Y al seguir al Buen Pastor en esta vida:

  • Amamos a nuestra propia nación, nuestra propia raza, nuestro propio pueblo, nuestra propia lengua; intentamos a amarlos y ayudarlos. Pero no lo hacemos a ciegas, y no ponemos nuestra confianza en ellos.
  • Tratamos de mejorar el mundo, y hacerlo mejor y más justo, en conformidad con la doctrina social de la Iglesia; y quizá formulamos filosofías políticas y formamos partidos políticos, y trabajamos en proyectos y leyes, para realizarlo. Pero reconocemos que no tendremos éxito perfecto, y se garantiza que nuestros esfuerzos quizá no alcanzarán, o serán deshechos, más temprano o más tarde.
  • Y no nos sorprende cuando vemos alguna persona o algún grupo que todavía arremete, en el miedo o la violencia.

Pero nada de esto nos desanima, porque sabemos, como enseñó el Concilio Vaticano II (Gaudium et spes, 39), que

los bienes de la dignidad humana, la unión fraterna y la libertad; en una palabra, todos los frutos excelentes de la naturaleza y de nuestro esfuerzo, después de haberlos propagado por la tierra en el Espíritu del Señor y de acuerdo con su mandato, volveremos a encontrarlos limpios de toda mancha, iluminados y trasfigurados

en el nuevo cielo y la nueva tierra.
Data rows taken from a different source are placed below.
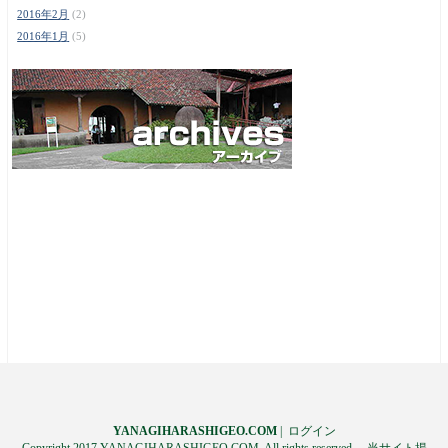
2016年2月
(2)
2016年1月
(5)
YANAGIHARASHIGEO.COM
|
ログイン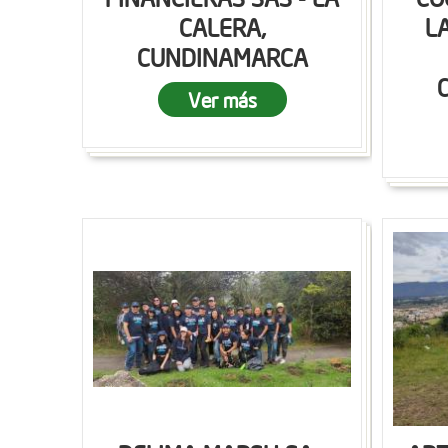
CALERA,
L
CUNDINAMARCA
Ver más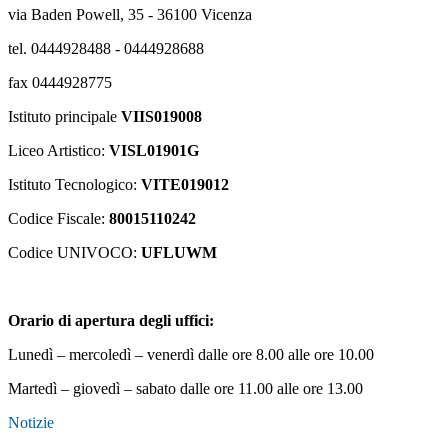
via Baden Powell, 35 - 36100 Vicenza
tel. 0444928488 - 0444928688
fax 0444928775
Istituto principale
VIIS019008
Liceo Artistico:
VISL01901G
Istituto Tecnologico:
VITE019012
Codice Fiscale:
80015110242
Codice UNIVOCO:
UFLUWM
Orario di apertura degli uffici:
Lunedì – mercoledì – venerdì dalle ore 8.00 alle ore 10.00
Martedì – giovedì – sabato dalle ore 11.00 alle ore 13.00
Notizie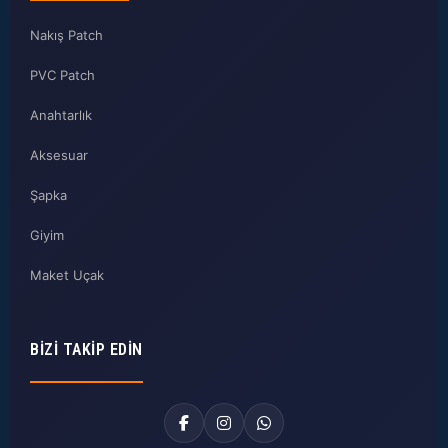
Nakış Patch
PVC Patch
Anahtarlık
Aksesuar
Şapka
Giyim
Maket Uçak
BIZI TAKIP EDIN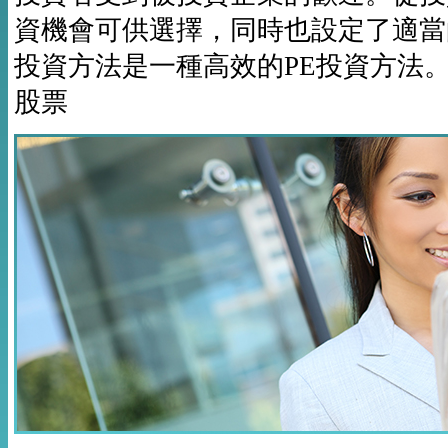
資機會可供選擇，同時也設定了適當的
投資方法是一種高效的PE投資方法
股票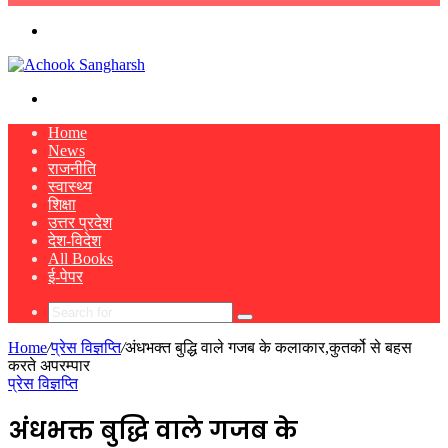
skin
Menu
Search
for
Home
News
राजनीति
स्वास्थ्य
शिक्षा
उत्तर प्रदेश
देश-विदेश
All Books
ई-पेपर
Search
for
Home
/
प्रेस विज्ञप्ति
/
अंधभक्त बुद्धि वाले गजब के कलाकार,कुतर्को से बहस
करते अपरम्पार
प्रेस विज्ञप्ति
अंधभक्त बुद्धि वाले गजब के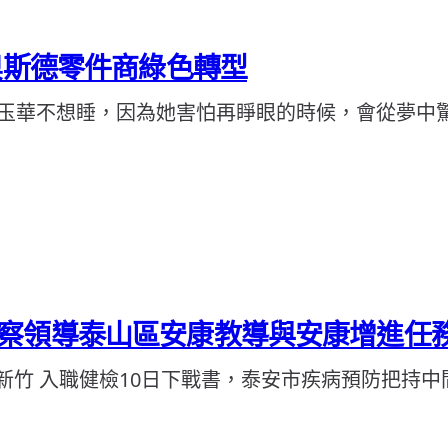
奧斯德零件商綠色轉型
玉華不想睡，因為她害怕再睜眼的時候，會從夢中驚
察領導泰山區安康教導與安康增進任
年1月新竹 入職健檢10日下戰書，泰安市疾病預防把持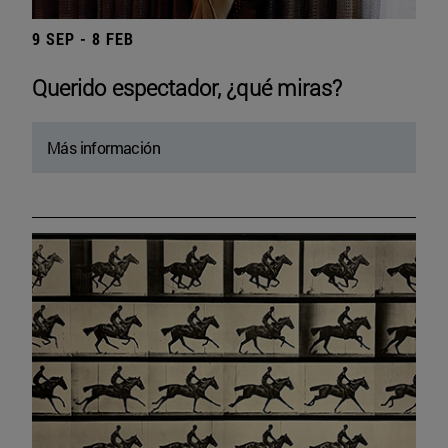
9 SEP - 8 FEB
Querido espectador, ¿qué miras?
Más información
Y sabemos que, aunque este rebaño, esta Iglesia de Cristo,

con frecuencia parezca una grey pequeña, es, sin embargo, para todo el género humano, un germen segurísimo de unidad, de esperanza y de salvación… que se sirve también de él como de instrumento de la redención universal… (Lumen gentium, 9)

¡Qué raro es vivir, como escribió San Pedro, “como a extranjeros y peregrinos”—sin importar dónde estemos en el mundo, ser extranjeros en todas partes! Y sin embargo eso es porque Alguien nos ha hecho su pueblo: su “estirpe elegido, sacerdocio real, nación consagrada a Dios y pueblo de su propiedad, para que proclamen las obras maravillosas de aquel que los llamó de las tinieblas a su luz admirable.” (1 Pe 2, 9.11)
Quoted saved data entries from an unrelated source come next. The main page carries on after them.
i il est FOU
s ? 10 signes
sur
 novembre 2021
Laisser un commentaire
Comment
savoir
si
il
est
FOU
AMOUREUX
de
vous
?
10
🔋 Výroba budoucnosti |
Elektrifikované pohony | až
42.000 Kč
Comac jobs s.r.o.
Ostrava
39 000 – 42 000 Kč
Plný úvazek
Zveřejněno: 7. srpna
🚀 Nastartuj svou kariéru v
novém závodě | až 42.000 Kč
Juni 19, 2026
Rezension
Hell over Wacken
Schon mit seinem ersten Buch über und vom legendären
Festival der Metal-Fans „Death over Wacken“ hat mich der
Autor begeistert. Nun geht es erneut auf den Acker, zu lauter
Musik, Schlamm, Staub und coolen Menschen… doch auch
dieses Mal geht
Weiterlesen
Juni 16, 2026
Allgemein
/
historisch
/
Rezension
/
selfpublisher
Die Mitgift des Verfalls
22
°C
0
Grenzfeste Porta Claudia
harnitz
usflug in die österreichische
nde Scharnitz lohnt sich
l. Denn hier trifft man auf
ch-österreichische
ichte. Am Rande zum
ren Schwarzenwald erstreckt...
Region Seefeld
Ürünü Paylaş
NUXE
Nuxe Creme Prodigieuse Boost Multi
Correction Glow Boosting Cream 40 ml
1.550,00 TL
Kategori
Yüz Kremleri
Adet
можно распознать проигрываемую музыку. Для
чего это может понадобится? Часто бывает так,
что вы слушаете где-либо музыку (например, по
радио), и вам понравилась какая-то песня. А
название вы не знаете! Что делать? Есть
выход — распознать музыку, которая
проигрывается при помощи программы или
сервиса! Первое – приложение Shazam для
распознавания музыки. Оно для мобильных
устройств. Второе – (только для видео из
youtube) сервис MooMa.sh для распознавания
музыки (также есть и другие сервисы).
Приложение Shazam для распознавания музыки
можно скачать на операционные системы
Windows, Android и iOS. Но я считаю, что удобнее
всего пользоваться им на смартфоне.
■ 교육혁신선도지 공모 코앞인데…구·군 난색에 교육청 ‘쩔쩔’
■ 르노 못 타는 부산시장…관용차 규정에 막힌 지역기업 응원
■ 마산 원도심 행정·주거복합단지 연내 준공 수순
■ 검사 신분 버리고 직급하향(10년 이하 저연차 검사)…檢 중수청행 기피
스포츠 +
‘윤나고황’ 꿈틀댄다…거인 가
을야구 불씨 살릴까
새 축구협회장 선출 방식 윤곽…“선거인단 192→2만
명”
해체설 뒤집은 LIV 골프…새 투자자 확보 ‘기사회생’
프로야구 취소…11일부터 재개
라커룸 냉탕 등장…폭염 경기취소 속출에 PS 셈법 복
Éste es nuestro Señor Jesucristo, el Buen Pastor, que nos conoce, que nos ama, que se entregó por nosotros, que nunca nos dejará ni nos abandonará. Él será nuestro pastor y nos conducirá a las fuentes del agua de la vida, y enjugará de nuestros ojos toda lágrima. Somos su pueblo y su rebaño. Y nadie nos arrebatará de su mano.